I want to understand why the following equivalency holds.
$$\begin{bmatrix}A - BD^{-1}B^{\top} & E\\ E^{\top} & C\end{bmatrix}\succ 0 \iff \begin{bmatrix}A & B & E \\ B^{\top} & D & 0\\ E^{\top} & 0& C\end{bmatrix}\succ 0$$ What is the justification for opening up the matrix $A - BD^{-1}B^{\top}$ inside the original matrix? How does the mechanics of this work if I want to do this repeatedly? I tried to prove this myself but I think there is some "fact" that I don't know yet that is blocking me.

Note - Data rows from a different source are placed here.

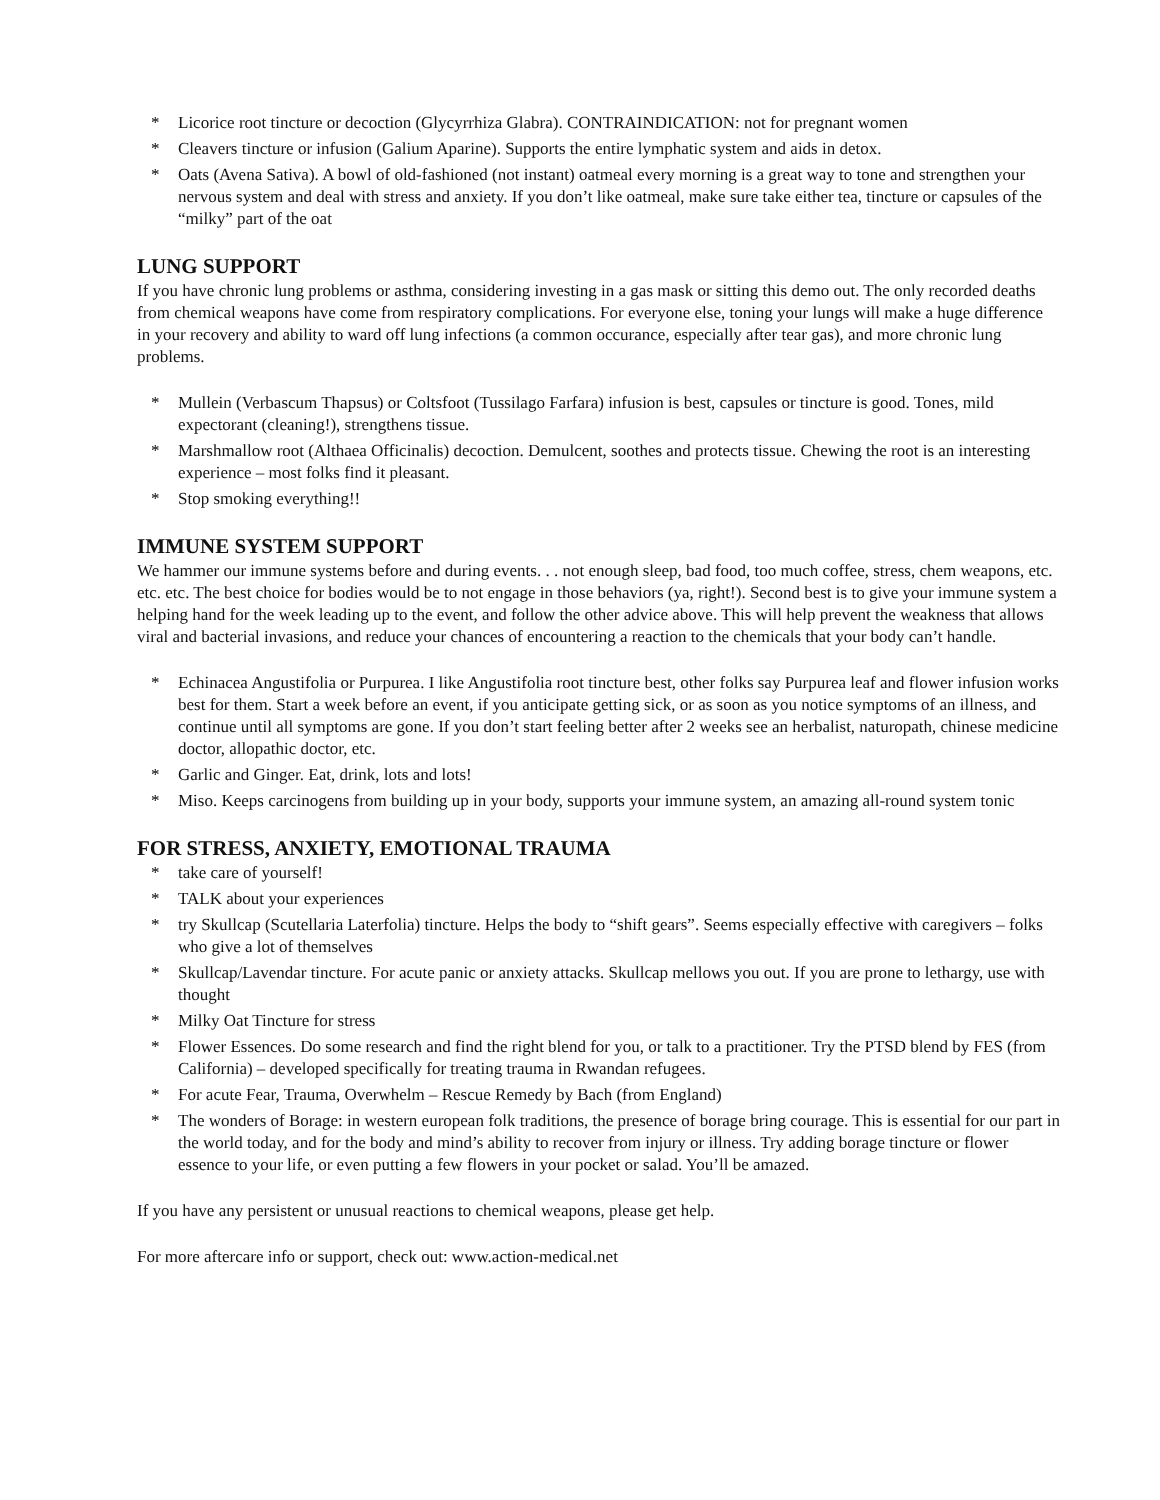* Licorice root tincture or decoction (Glycyrrhiza Glabra). CONTRAINDICATION: not for pregnant women
* Cleavers tincture or infusion (Galium Aparine). Supports the entire lymphatic system and aids in detox.
* Oats (Avena Sativa). A bowl of old-fashioned (not instant) oatmeal every morning is a great way to tone and strengthen your nervous system and deal with stress and anxiety. If you don’t like oatmeal, make sure take either tea, tincture or capsules of the “milky” part of the oat
LUNG SUPPORT
If you have chronic lung problems or asthma, considering investing in a gas mask or sitting this demo out. The only recorded deaths from chemical weapons have come from respiratory complications. For everyone else, toning your lungs will make a huge difference in your recovery and ability to ward off lung infections (a common occurance, especially after tear gas), and more chronic lung problems.
* Mullein (Verbascum Thapsus) or Coltsfoot (Tussilago Farfara) infusion is best, capsules or tincture is good. Tones, mild expectorant (cleaning!), strengthens tissue.
* Marshmallow root (Althaea Officinalis) decoction. Demulcent, soothes and protects tissue. Chewing the root is an interesting experience – most folks find it pleasant.
* Stop smoking everything!!
IMMUNE SYSTEM SUPPORT
We hammer our immune systems before and during events. . . not enough sleep, bad food, too much coffee, stress, chem weapons, etc. etc. etc. The best choice for bodies would be to not engage in those behaviors (ya, right!). Second best is to give your immune system a helping hand for the week leading up to the event, and follow the other advice above. This will help prevent the weakness that allows viral and bacterial invasions, and reduce your chances of encountering a reaction to the chemicals that your body can’t handle.
* Echinacea Angustifolia or Purpurea. I like Angustifolia root tincture best, other folks say Purpurea leaf and flower infusion works best for them. Start a week before an event, if you anticipate getting sick, or as soon as you notice symptoms of an illness, and continue until all symptoms are gone. If you don’t start feeling better after 2 weeks see an herbalist, naturopath, chinese medicine doctor, allopathic doctor, etc.
* Garlic and Ginger. Eat, drink, lots and lots!
* Miso. Keeps carcinogens from building up in your body, supports your immune system, an amazing all-round system tonic
FOR STRESS, ANXIETY, EMOTIONAL TRAUMA
* take care of yourself!
* TALK about your experiences
* try Skullcap (Scutellaria Laterfolia) tincture. Helps the body to “shift gears”. Seems especially effective with caregivers – folks who give a lot of themselves
* Skullcap/Lavendar tincture. For acute panic or anxiety attacks. Skullcap mellows you out. If you are prone to lethargy, use with thought
* Milky Oat Tincture for stress
* Flower Essences. Do some research and find the right blend for you, or talk to a practitioner. Try the PTSD blend by FES (from California) – developed specifically for treating trauma in Rwandan refugees.
* For acute Fear, Trauma, Overwhelm – Rescue Remedy by Bach (from England)
* The wonders of Borage: in western european folk traditions, the presence of borage bring courage. This is essential for our part in the world today, and for the body and mind’s ability to recover from injury or illness. Try adding borage tincture or flower essence to your life, or even putting a few flowers in your pocket or salad. You’ll be amazed.
If you have any persistent or unusual reactions to chemical weapons, please get help.
For more aftercare info or support, check out: www.action-medical.net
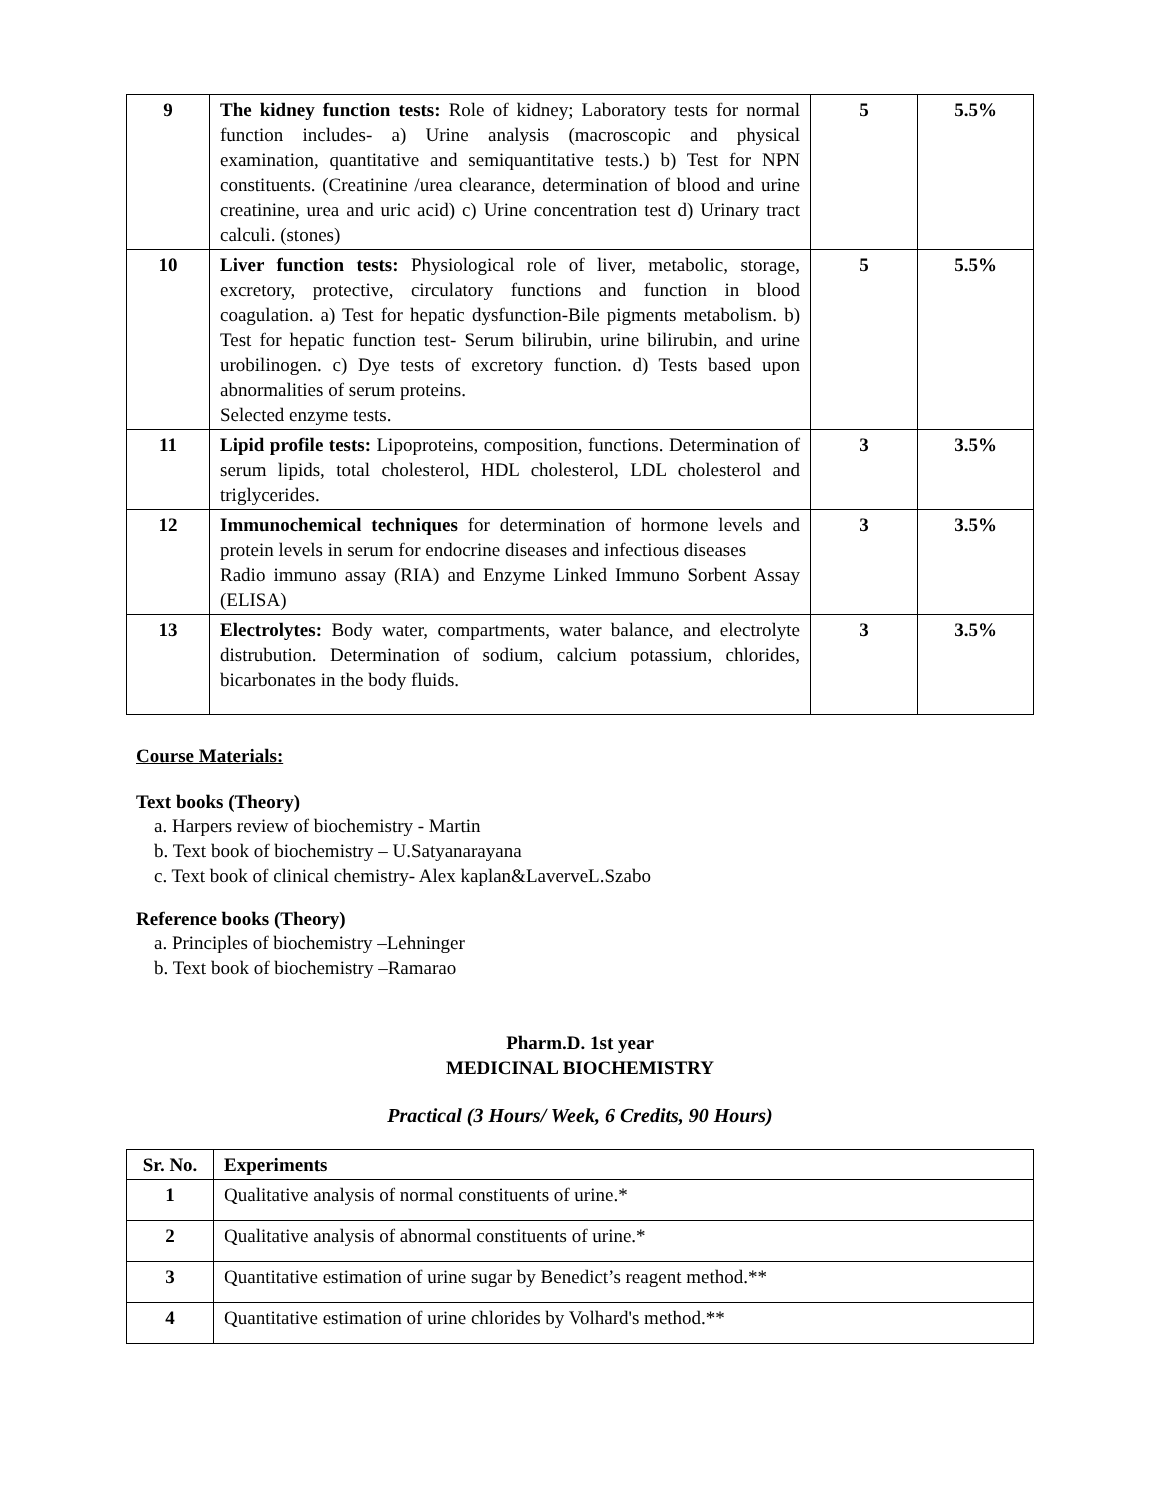| 9 | The kidney function tests: Role of kidney; Laboratory tests for normal function includes- a) Urine analysis (macroscopic and physical examination, quantitative and semiquantitative tests.) b) Test for NPN constituents. (Creatinine /urea clearance, determination of blood and urine creatinine, urea and uric acid) c) Urine concentration test d) Urinary tract calculi. (stones) | 5 | 5.5% |
| 10 | Liver function tests: Physiological role of liver, metabolic, storage, excretory, protective, circulatory functions and function in blood coagulation. a) Test for hepatic dysfunction-Bile pigments metabolism. b) Test for hepatic function test- Serum bilirubin, urine bilirubin, and urine urobilinogen. c) Dye tests of excretory function. d) Tests based upon abnormalities of serum proteins. Selected enzyme tests. | 5 | 5.5% |
| 11 | Lipid profile tests: Lipoproteins, composition, functions. Determination of serum lipids, total cholesterol, HDL cholesterol, LDL cholesterol and triglycerides. | 3 | 3.5% |
| 12 | Immunochemical techniques for determination of hormone levels and protein levels in serum for endocrine diseases and infectious diseases Radio immuno assay (RIA) and Enzyme Linked Immuno Sorbent Assay (ELISA) | 3 | 3.5% |
| 13 | Electrolytes: Body water, compartments, water balance, and electrolyte distrubution. Determination of sodium, calcium potassium, chlorides, bicarbonates in the body fluids. | 3 | 3.5% |
Course Materials:
Text books (Theory)
a. Harpers review of biochemistry - Martin
b. Text book of biochemistry – U.Satyanarayana
c. Text book of clinical chemistry- Alex kaplan&LaverveL.Szabo
Reference books (Theory)
a. Principles of biochemistry –Lehninger
b. Text book of biochemistry –Ramarao
Pharm.D. 1st year
MEDICINAL BIOCHEMISTRY
Practical (3 Hours/ Week, 6 Credits, 90 Hours)
| Sr. No. | Experiments |
| --- | --- |
| 1 | Qualitative analysis of normal constituents of urine.* |
| 2 | Qualitative analysis of abnormal constituents of urine.* |
| 3 | Quantitative estimation of urine sugar by Benedict’s reagent method.** |
| 4 | Quantitative estimation of urine chlorides by Volhard's method.** |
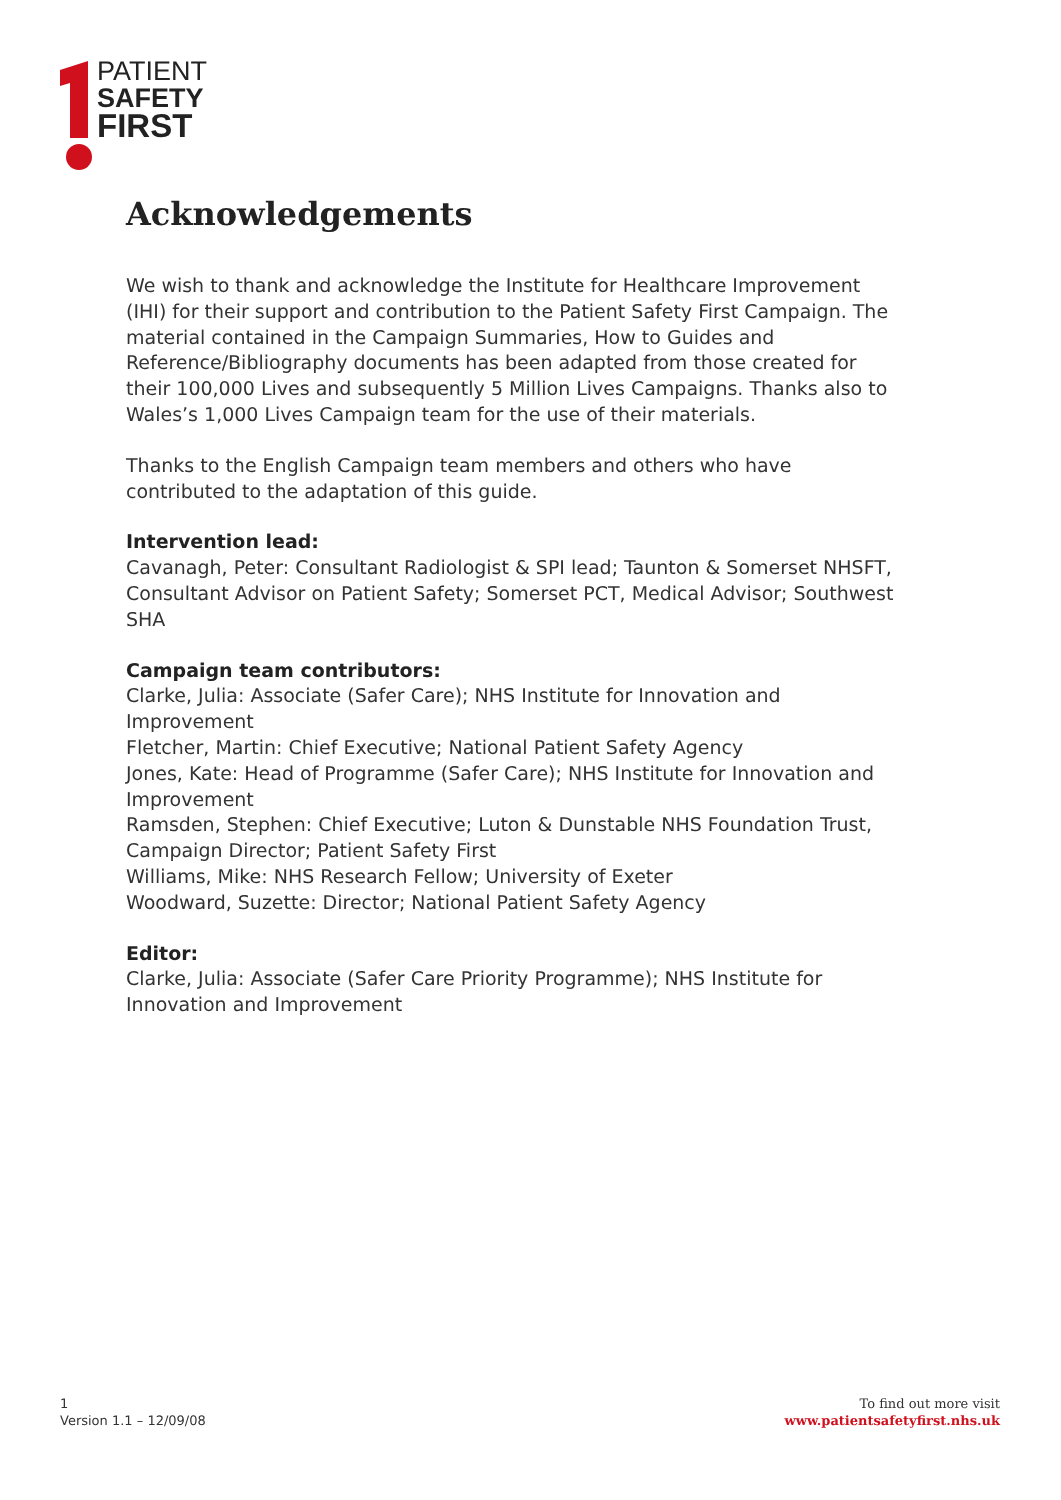PATIENT
SAFETY
FIRST
Acknowledgements
We wish to thank and acknowledge the Institute for Healthcare Improvement (IHI) for their support and contribution to the Patient Safety First Campaign. The material contained in the Campaign Summaries, How to Guides and Reference/Bibliography documents has been adapted from those created for their 100,000 Lives and subsequently 5 Million Lives Campaigns. Thanks also to Wales’s 1,000 Lives Campaign team for the use of their materials.
Thanks to the English Campaign team members and others who have contributed to the adaptation of this guide.
Intervention lead:
Cavanagh, Peter: Consultant Radiologist & SPI lead; Taunton & Somerset NHSFT, Consultant Advisor on Patient Safety; Somerset PCT, Medical Advisor; Southwest SHA
Campaign team contributors:
Clarke, Julia: Associate (Safer Care); NHS Institute for Innovation and Improvement
Fletcher, Martin: Chief Executive; National Patient Safety Agency
Jones, Kate: Head of Programme (Safer Care); NHS Institute for Innovation and Improvement
Ramsden, Stephen: Chief Executive; Luton & Dunstable NHS Foundation Trust, Campaign Director; Patient Safety First
Williams, Mike: NHS Research Fellow; University of Exeter
Woodward, Suzette: Director; National Patient Safety Agency
Editor:
Clarke, Julia: Associate (Safer Care Priority Programme); NHS Institute for Innovation and Improvement
1
Version 1.1 – 12/09/08
To find out more visit
www.patientsafetyfirst.nhs.uk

Presumably $D$ is positive definite. The matrix on the left is just the Schur complement of $D$ in the $3\times3$ block matrix on the right. If you fail to see this, you may aid yourself by permuting the blocks first: \begin{align} &\pmatrix{A&B&E\\ B^T&D&0\\ E^T&0&C}\simeq\left(\begin{array}{cc|c}A&E&B\\ E^T&C&0\\ \hline B^T&0&D\end{array}\right),\\ &\pmatrix{A&E\\ E^T&C}-\pmatrix{B\\ 0}D^{-1}\pmatrix{B^T&0} =\pmatrix{A-BD^{-1}B^T&E\\ E^T&C}. \end{align} Now, recall that the blockwise direct sum of $D$ and its Schur complement can be obtained from the original matrix by matrix congruence. Hence the $3\times3$ block matrix is positive definite iff both $D$ and its Schur complement are positive definite.